A pobre Marilla só não teve um colapso ao lembrar que não era irreverência, mas simplesmente a ignorância espiritual de Anne, a responsável por aquele desejo extraordinário. Ajeitou a menina na cama e prometeu mentalmente que lhe ensinaria uma oração no dia seguinte. Estava quase saindo do quarto e levando a luz junto quando Anne a chamou de volta. — Acabei de pensar nisso. Eu deveria ter dito “Amém” em vez de “Respeitosamente”, não deveria? Como fazem os pastores. Esqueci, mas achei que precisava terminar a oração de alguma maneira. Você acha que faz alguma diferença? — Acho que não — disse Marilla. — Durma agora como uma boa menina. Boa noite. — Posso dizer boa-noite hoje com a consciência limpa — disse Anne, aconchegando-se suntuosamente entre os travesseiros.
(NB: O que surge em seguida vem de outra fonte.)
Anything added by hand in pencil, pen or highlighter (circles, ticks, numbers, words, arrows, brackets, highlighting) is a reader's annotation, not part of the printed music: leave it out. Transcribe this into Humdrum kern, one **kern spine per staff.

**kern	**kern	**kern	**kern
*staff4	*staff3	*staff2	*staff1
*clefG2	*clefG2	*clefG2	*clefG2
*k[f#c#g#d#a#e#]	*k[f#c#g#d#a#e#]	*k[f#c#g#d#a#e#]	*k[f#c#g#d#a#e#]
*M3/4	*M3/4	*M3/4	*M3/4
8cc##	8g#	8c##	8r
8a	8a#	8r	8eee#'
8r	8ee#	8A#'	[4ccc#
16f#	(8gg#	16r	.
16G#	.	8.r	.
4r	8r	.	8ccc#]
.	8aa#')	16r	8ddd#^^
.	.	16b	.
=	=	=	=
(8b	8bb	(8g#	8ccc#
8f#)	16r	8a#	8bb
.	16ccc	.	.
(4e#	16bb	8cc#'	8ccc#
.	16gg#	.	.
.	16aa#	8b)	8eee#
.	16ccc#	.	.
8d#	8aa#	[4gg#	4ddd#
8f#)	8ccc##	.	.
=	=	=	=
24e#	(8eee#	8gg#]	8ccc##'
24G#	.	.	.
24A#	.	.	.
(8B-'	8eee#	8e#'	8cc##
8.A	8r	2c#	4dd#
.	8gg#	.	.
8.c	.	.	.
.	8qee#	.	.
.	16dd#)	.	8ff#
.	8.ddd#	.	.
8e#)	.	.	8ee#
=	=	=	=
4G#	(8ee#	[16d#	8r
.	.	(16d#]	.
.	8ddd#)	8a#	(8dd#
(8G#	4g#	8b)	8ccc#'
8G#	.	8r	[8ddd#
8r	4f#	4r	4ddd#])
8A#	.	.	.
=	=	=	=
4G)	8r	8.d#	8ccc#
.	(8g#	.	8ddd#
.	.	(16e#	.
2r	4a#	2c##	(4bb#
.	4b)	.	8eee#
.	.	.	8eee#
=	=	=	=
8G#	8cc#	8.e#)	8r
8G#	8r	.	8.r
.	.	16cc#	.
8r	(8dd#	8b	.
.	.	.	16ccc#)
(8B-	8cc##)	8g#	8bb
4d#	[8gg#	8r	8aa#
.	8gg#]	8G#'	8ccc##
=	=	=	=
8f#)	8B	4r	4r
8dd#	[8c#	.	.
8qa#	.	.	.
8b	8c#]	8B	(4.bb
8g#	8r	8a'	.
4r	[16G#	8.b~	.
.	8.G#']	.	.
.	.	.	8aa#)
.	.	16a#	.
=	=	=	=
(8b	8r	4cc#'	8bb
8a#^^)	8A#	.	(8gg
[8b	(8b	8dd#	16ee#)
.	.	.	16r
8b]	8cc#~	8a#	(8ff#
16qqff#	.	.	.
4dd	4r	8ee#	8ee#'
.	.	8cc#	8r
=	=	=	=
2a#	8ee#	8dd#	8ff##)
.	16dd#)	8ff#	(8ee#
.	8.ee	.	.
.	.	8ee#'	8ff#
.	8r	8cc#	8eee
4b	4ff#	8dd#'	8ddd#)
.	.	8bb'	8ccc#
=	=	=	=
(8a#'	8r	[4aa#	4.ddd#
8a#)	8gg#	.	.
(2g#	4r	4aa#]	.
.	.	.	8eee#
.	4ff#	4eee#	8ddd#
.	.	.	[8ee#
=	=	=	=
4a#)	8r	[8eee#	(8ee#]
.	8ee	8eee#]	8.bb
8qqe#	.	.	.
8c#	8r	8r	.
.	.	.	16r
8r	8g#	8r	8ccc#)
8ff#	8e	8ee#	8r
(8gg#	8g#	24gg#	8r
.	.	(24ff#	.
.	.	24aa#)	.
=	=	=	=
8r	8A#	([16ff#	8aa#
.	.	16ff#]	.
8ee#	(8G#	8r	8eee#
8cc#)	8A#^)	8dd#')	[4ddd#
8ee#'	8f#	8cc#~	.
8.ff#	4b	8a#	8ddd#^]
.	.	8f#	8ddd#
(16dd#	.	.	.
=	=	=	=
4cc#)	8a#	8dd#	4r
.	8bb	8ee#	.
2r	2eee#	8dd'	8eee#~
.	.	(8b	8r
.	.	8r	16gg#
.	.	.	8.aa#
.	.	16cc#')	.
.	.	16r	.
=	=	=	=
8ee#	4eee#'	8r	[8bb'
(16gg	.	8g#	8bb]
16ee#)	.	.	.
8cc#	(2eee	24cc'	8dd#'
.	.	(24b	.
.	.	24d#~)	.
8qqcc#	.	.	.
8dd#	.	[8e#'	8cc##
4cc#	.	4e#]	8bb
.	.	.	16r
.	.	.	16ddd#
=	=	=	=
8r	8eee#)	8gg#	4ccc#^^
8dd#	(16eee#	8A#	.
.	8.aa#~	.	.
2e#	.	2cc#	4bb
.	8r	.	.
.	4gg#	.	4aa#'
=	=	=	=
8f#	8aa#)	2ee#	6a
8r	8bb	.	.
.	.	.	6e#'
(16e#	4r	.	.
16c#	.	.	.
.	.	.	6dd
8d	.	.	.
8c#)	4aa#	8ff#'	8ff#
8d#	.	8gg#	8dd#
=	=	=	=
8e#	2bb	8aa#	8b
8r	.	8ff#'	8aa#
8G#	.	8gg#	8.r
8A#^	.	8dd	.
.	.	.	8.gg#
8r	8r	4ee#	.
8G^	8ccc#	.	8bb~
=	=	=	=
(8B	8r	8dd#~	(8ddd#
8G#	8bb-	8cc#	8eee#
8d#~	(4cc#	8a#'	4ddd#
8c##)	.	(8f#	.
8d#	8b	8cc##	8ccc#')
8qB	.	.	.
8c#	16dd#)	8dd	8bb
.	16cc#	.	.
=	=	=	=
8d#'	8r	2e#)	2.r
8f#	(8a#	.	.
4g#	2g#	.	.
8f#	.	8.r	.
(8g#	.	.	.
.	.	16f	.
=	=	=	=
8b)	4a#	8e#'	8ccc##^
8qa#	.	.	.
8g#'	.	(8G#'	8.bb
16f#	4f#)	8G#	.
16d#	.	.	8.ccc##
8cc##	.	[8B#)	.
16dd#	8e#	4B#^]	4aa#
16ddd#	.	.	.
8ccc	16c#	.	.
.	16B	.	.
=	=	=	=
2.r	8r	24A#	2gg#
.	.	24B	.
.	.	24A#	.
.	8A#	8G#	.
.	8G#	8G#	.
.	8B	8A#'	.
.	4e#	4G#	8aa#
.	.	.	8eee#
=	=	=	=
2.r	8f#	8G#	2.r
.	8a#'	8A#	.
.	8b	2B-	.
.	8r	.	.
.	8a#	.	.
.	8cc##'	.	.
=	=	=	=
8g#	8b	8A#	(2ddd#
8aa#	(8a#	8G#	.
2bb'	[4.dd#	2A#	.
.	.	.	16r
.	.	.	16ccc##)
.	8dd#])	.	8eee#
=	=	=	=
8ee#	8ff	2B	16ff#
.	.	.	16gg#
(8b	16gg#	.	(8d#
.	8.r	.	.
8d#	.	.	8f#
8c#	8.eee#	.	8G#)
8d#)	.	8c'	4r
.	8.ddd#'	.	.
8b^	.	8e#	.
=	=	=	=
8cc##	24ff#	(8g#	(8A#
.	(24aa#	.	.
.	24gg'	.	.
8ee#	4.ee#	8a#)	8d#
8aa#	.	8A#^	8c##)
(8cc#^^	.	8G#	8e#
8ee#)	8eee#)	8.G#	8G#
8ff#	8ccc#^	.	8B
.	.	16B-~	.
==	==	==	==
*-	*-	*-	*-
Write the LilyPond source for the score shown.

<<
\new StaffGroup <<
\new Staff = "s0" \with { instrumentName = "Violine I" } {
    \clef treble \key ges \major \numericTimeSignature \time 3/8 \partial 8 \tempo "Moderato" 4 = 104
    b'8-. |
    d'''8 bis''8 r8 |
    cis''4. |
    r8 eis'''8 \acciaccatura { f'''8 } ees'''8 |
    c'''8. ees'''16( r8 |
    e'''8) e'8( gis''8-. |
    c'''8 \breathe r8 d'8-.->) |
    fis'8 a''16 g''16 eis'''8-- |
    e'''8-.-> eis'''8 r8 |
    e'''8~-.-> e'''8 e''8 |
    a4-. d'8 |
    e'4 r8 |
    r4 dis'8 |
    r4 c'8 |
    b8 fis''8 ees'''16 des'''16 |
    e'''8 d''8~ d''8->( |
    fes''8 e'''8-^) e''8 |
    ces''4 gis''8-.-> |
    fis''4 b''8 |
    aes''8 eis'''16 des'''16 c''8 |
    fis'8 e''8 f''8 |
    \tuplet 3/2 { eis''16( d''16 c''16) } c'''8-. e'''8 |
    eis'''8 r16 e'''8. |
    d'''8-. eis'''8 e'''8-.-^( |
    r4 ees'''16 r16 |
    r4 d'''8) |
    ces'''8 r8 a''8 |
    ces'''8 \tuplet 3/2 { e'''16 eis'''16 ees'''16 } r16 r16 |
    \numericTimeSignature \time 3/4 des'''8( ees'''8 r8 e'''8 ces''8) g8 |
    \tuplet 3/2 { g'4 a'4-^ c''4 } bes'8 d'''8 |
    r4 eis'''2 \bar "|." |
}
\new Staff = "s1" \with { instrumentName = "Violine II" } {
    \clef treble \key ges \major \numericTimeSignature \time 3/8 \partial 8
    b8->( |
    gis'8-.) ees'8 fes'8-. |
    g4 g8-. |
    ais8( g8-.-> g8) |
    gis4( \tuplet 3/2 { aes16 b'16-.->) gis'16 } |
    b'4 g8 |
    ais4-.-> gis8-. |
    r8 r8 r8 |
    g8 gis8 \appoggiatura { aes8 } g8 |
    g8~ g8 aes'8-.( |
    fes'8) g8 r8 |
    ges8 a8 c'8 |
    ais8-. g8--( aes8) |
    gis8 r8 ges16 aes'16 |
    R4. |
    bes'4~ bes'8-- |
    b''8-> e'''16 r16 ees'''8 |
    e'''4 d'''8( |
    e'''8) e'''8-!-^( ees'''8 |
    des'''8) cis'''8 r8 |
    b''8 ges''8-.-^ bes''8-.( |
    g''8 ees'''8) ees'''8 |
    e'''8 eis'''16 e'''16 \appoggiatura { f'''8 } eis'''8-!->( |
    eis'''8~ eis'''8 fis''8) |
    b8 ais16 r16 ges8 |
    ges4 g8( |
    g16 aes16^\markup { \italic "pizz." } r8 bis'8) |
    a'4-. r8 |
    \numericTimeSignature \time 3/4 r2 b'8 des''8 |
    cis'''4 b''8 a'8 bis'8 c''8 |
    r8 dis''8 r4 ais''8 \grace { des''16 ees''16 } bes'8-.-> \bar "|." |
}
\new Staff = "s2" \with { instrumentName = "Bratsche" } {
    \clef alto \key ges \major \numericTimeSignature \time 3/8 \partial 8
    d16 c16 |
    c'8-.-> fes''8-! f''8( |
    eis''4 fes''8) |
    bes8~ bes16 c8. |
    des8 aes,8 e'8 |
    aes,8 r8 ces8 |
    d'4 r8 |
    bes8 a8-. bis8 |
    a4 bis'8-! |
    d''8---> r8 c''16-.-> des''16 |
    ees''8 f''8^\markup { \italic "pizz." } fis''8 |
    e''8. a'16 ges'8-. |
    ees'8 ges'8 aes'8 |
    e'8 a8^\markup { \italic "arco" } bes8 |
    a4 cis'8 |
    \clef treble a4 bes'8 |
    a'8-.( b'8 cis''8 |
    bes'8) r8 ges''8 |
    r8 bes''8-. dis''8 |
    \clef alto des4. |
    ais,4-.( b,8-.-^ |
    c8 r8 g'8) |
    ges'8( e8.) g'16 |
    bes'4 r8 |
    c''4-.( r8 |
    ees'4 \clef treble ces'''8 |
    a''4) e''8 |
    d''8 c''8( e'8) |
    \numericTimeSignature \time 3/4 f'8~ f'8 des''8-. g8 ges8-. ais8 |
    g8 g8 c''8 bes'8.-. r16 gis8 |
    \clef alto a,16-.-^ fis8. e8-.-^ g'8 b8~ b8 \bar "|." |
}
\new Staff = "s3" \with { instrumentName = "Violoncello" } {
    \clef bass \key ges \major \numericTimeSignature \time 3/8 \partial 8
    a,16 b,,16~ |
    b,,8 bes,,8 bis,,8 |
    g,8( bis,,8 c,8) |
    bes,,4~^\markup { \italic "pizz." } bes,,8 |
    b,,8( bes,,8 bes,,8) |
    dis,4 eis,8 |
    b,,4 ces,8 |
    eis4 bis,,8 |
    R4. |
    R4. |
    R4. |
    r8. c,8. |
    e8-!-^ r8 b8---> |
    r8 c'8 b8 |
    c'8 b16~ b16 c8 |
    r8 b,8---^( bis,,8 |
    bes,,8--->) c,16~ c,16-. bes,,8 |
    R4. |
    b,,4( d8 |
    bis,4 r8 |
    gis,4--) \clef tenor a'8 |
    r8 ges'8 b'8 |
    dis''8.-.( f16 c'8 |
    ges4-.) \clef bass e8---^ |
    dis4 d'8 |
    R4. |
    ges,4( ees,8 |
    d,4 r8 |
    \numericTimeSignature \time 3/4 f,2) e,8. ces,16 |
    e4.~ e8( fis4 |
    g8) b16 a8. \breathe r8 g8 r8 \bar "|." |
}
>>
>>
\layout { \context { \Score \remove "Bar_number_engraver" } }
Marilla retirou-se para a cozinha, colocou a vela firmemente sobre a mesa e olhou para Matthew.

— Matthew Cuthbert, já estava na hora de alguém adotar essa menina e ensinar-lhe algo. Ela é quase uma perfeita pagã. Acredita que nunca fez uma oração na vida até hoje? Vou mandá-la para a casa paroquial amanhã mesmo pedir emprestado o livro de introdução à religião4. E irá para a escola dominical assim que eu conseguir algumas roupas adequadas para ela. Já sei que terei muito trabalho. Bem, não passamos por este mundo sem nossa parcela de dificuldades. Tive uma vida bastante tranquila até agora, mas finalmente chegou a minha hora e suponho que terei de tirar o melhor dessa situação.